Lymphatic System-Staying Healthy
When we review the Lymphatic System, we first need to look at the Circulatory System and how it relates to the Lymphatic system. The body’s circulatory system is made of an intricate weave of blood vessels that transport blood throughout the body which is pumped through this system by the heart. The circulatory system delivers the blood throughout the body.
So that we don’t leave out the red blood cells, they pick up oxygen and drop off carbon dioxide at the lungs. Blood is made up of plasma and formed elements. The plasma moves out of the capillaries and into the tissues. The circulatory system works in both directions, up and down.

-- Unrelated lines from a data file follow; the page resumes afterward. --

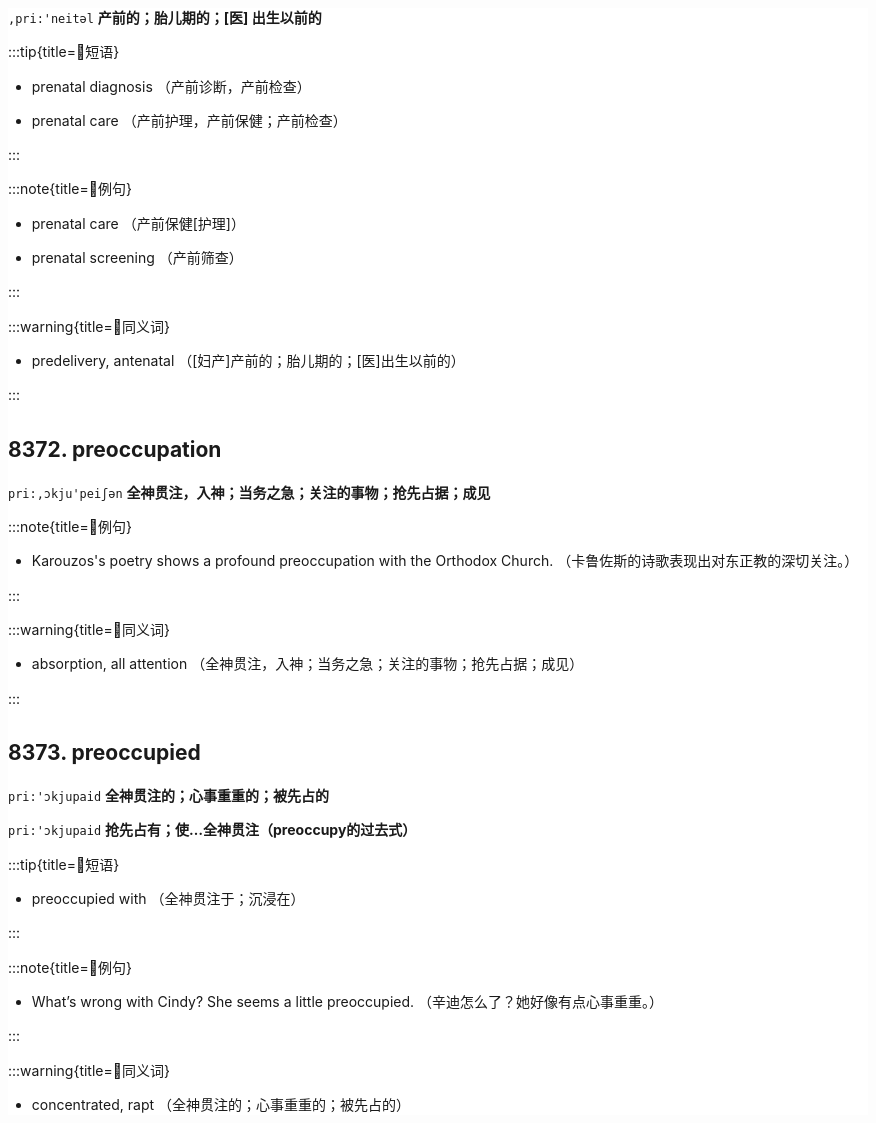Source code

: `,pri:'neitəl`  **产前的；胎儿期的；[医] 出生以前的**

:::tip{title=🤩短语}

- prenatal diagnosis （产前诊断，产前检查）

- prenatal care （产前护理，产前保健；产前检查）

:::

:::note{title=🎤例句}

- prenatal care （产前保健[护理]）

- prenatal screening （产前筛查）

:::

:::warning{title=🤔同义词}

- predelivery, antenatal （[妇产]产前的；胎儿期的；[医]出生以前的）

:::


## 8372. preoccupation

`pri:,ɔkju'peiʃən`  **全神贯注，入神；当务之急；关注的事物；抢先占据；成见**

:::note{title=🎤例句}

- Karouzos's poetry shows a profound preoccupation with the Orthodox Church. （卡鲁佐斯的诗歌表现出对东正教的深切关注。）

:::

:::warning{title=🤔同义词}

- absorption, all attention （全神贯注，入神；当务之急；关注的事物；抢先占据；成见）

:::


## 8373. preoccupied

`pri:'ɔkjupaid`  **全神贯注的；心事重重的；被先占的**

`pri:'ɔkjupaid`  **抢先占有；使…全神贯注（preoccupy的过去式）**

:::tip{title=🤩短语}

- preoccupied with （全神贯注于；沉浸在）

:::

:::note{title=🎤例句}

- What’s wrong with Cindy? She seems a little preoccupied. （辛迪怎么了？她好像有点心事重重。）

:::

:::warning{title=🤔同义词}

- concentrated, rapt （全神贯注的；心事重重的；被先占的）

Once out of the capillaries, this fluid surrounding the tissues is called interstitial fluid. The flow of plasma in and out of the vessels provides a means for delivering cell nutrients, and takes away cell wastes. However, not all the plasma that flows out of the capillaries flow back into the capillaries and this is where the Lymphatic system comes into play.
The excess is drained out of the tissues and into the lymphatic system. When the interstitial fluid moves into the lymphatic system, it is now referred to as lymphatic fluid.
Along with providing drainage for interstitial fluid, the lymphatic system plays a key role in the body’s defense system. Similar to the circulatory system, the lymphatic system consists of a series of vessels for transporting lymphatic fluid and lymphatic cells. However, unlike the circulatory system that flows both up and down throughout the body, the lymphatic system flows one direction, up. The Lymph vessels are located next to the blood vessels. There is no pump like the heart to move the lymphatic fluid around. The lymphatic system relies on the movement of the whole organism, powered by muscle contractions, to keep the lymph flowing. The lymphatic system carries its fluid in one direction, towards the heart.